Sex-positive, a term that’s coming into cultural awareness, isn’t a dippy love-child celebration of orgone — it’s a simple yet radical affirmation that we each grow our own passions on a different medium, that instead of having two or three or even half a dozen sexual orientations, we should be thinking in terms of millions. “Sex-positive” respects each of our unique sexual profiles, even as we acknowledge that some of us have been damaged by a culture that tries to eradicate sexual difference and possibility.

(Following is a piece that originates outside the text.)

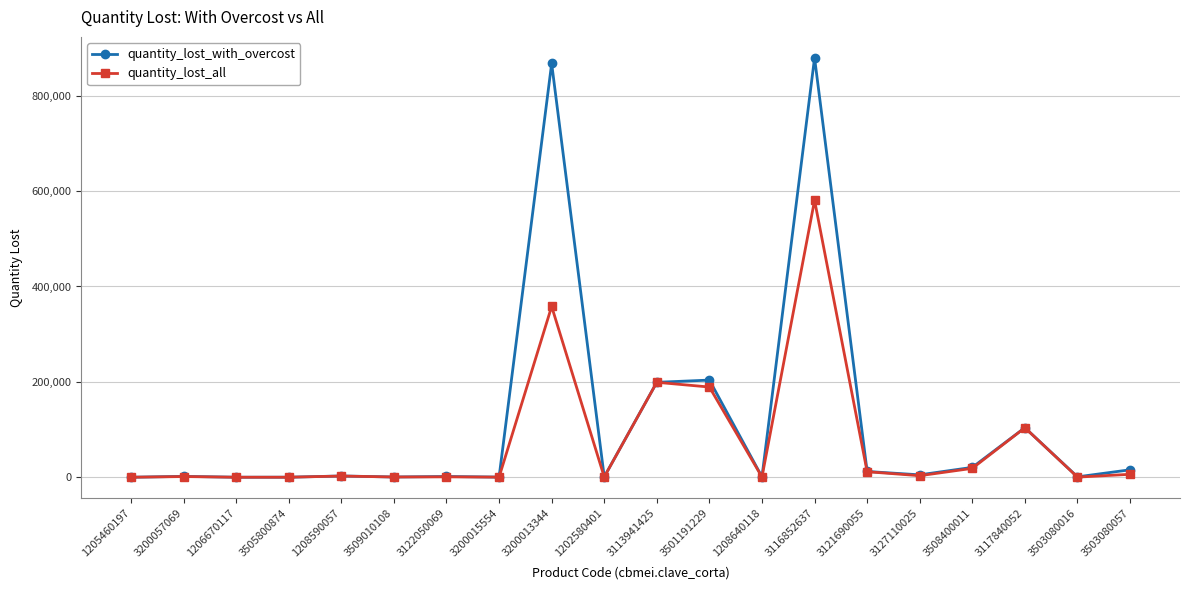

Rank the series by their maximum value, from lowest to highest.

quantity_lost_all, quantity_lost_with_overcost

The movement eventually fuelled the “Feminist Sex Wars” that evolved out of the clash between anti-pornography feminists (such as Catharine MacKinnon, Andrea Dworkin, Robin Morgan and Dorchen Leidholdt) and a feminist opposition which considered this movement to be oppressive and directed against both the female body and a women’s — sexual — liberation. Ellen Willis, Susie Bright, Patrick Califia, Gayle Rubin, Carol Queen, Avedon Carol, Tristan Taormino, Diana Cage, Nina Hartley, and Betty Dodson became open advocates of the sex-positive movement.

Both terms are partly connected. Radical feminist websites merge the issues with a sex-positive body pride. The body-positive movement is otherwise wider and, on the web and on the book market, to a good extent commercialised. Sex-positive websites can be linked to gay and lesbian websites and the HIV-positivism movement. Body-positivism — especially the commerical branches — can easily merge into the positive thinking movement.